During his earlier testimony, Stockley claimed that during those seconds prior to opening fire, he had watched Smith frantically moving his right arm around the passenger seat. It was Smith's change in demeanor, Stockley said, that signaled the suspect had found the gun he was looking for.
After the shooting, however, Stockley's behavior raised questions. He returned to the police SUV multiple times, first depositing the Draco in the back seat, and then returning to retrieve something from his duty bag. It was at that point, Steele contends, that Stockley retrieved the .38 revolver that he planned to plant in Smith's car.
That argument also seems to implicate the other officers on the scene. Steele pressed Stockley on the fact that he told just one responding officer to "watch [Smith's] hands," and otherwise the still-breathing Smith was left to sit in the Buick as officers milled around the car, seemingly unconcerned about the armed suspect. Stockley was then permitted to enter the Buick to search for evidence himself.

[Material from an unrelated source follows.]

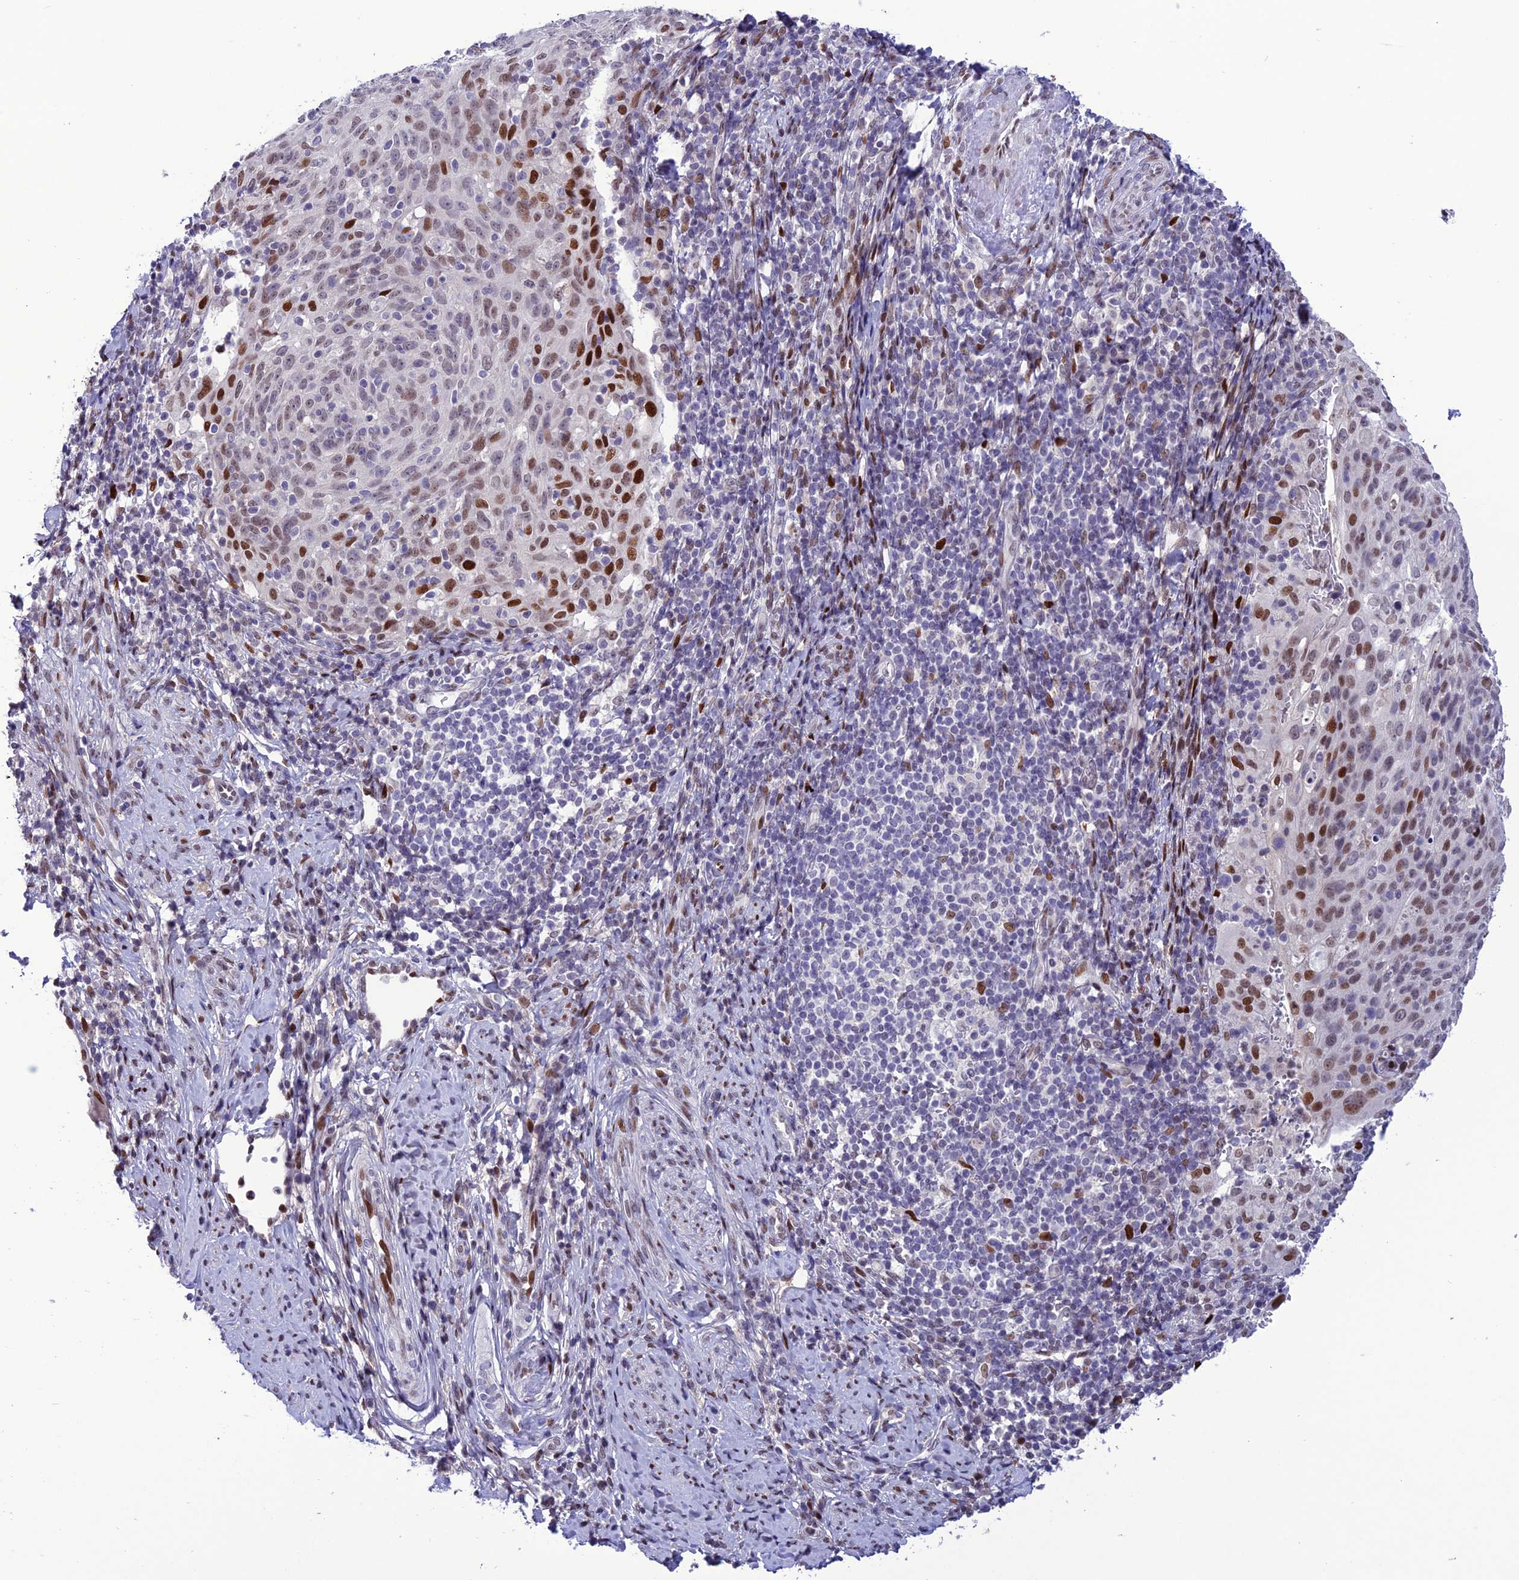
{"staining": {"intensity": "strong", "quantity": "<25%", "location": "nuclear"}, "tissue": "cervical cancer", "cell_type": "Tumor cells", "image_type": "cancer", "snomed": [{"axis": "morphology", "description": "Squamous cell carcinoma, NOS"}, {"axis": "topography", "description": "Cervix"}], "caption": "High-magnification brightfield microscopy of squamous cell carcinoma (cervical) stained with DAB (3,3'-diaminobenzidine) (brown) and counterstained with hematoxylin (blue). tumor cells exhibit strong nuclear expression is seen in about<25% of cells.", "gene": "ZNF707", "patient": {"sex": "female", "age": 70}}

"If there’s a suspect with a gun in the car, the gun is supposed to be recovered immediately," Steele argued. Stockley responded that by that point, Smith was "compliant" and sitting with his palms up, meaning there was no need to immediately remove the dying 24-year-old suspect.
Stockley also claimed that he'd been forced to remove his gloves because their thickness made it difficult to discern what he was touching during the search. After he entered the Buick, Stockley touched and unloaded the .38 revolver with his bare hands.
Forensic testing eventually detected Stockley's DNA on the revolver and on a small baggie of drugs located in the car. Smith's DNA, however, only showed up on the baggie. (Last week, DNA analysts testified that the absence of DNA on the gun did not prove that it wasn't Smith's.)
Steele pounced on this apparent discrepancy all the same. Why, he queried, would Smith's DNA not be found on the revolver? Hadn't Stockley himself supposedly seen Smith handling it multiple times?
"DNA is very bizarre," Stockley offered.
"Very bizarre," Steele said, ridiculing the answer.
He brought up Stockley's strange decision to remove his gloves before collecting sensitive crime scene evidence.
"The only way to account for the .38 was to take your gloves off," Steele said.
Stockley wouldn't budge. "I wasn't trying to account for anything," he fired back. "The first time I touched that gun was in that vehicle."
The trial concludes today with closing arguments. It's not yet clear when Judge Wilson will be ready to deliver a verdict.